Actual speed test right now (average of 3 runs):

AT&T Fiber
download: 31 mbps
upload: 31 mbps

It's been really good for uploading videos, compared to my prior DSL service.

http://beta.speedtest.net/


----------



## Camper6 (Nov 19, 2017)

It really doesn't matter. It depends on the accessible Ram in your computer.


----------



## Denise1952 (Nov 19, 2017)

Lon said:


> I am 105 mbs and curious about others on this Forum



My best is about 70mbps Lon.  I'm running an ethernet to my laptop because I don't carry it around and I get the higher speeds w/ethernet.  They'll drop a bit on occasion, but I feel I'm getting my money's worth


----------



## HipGnosis (Nov 20, 2017)

I just got upgraded again.
It was 2Mb when I got the discount / economy service.  And yes, I would watch streaming videos and movies.
Some downloads would take a while, but I could still browse as they did.
Then they upped it to 3Mb!!
And just last week, it was upgraded to 10Mb.  

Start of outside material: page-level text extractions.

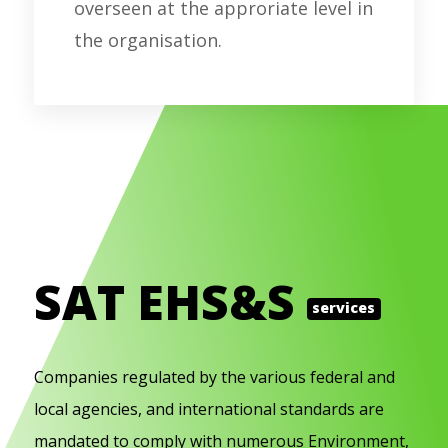
overseen at the approriate level in
the organisation.
SAT EHS&S
services
Companies regulated by the various federal and
local agencies, and international standards are
mandated to comply with numerous Environment,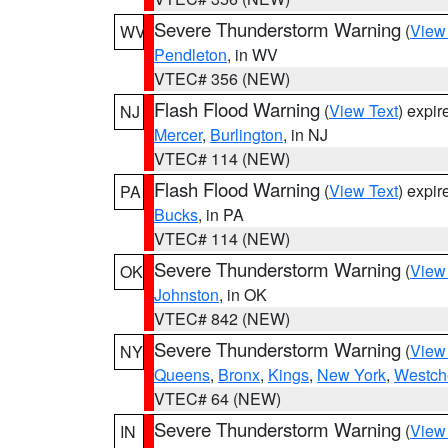
Severe Thunderstorm Warning
(
View
WV
Pendleton
, in WV
VTEC# 356 (NEW)
Flash Flood Warning
(
View Text
) expi
NJ
Mercer
,
Burlington
, in NJ
VTEC# 114 (NEW)
Flash Flood Warning
(
View Text
) expi
PA
Bucks
, in PA
VTEC# 114 (NEW)
Severe Thunderstorm Warning
(
View
OK
Johnston
, in OK
VTEC# 842 (NEW)
Severe Thunderstorm Warning
(
View
NY
Queens
,
Bronx
,
Kings
,
New York
,
Westch
VTEC# 64 (NEW)
Severe Thunderstorm Warning
(
View
IN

I don't understand why people pay so much more for faster service for home, personal use.


----------



## Senex (Jan 30, 2018)

Lon said:


> I am 105 mbs and curious about others on this Forum



My VDSL is 16 Mbps download speed, and not sure about upload speed since I don't do that. Its as fast as at the Public Library, so fast enough for me.


----------



## kteas1 (Jan 31, 2018)

100 mbs up and down.
Fast enough, but I have it saturated.
8 outdoor cameras
3 indoor cameras
4 tv's
10 light switches
2 Nas servers
4 phones
2 nvidia shields
Garage door
6 amazon echos
1 Playstation 4
Two surround sound receivers
House is hardwired with cat 6 cable, 4 switches. 
Probably forgetting some things. 

Sent from my SM-G950U1 using Tapatalk


----------



## Rainee (Feb 6, 2018)

Mine is fast enough on NBN Broadband  wireless one not a cable .. I wouldn`t want it any faster .


----------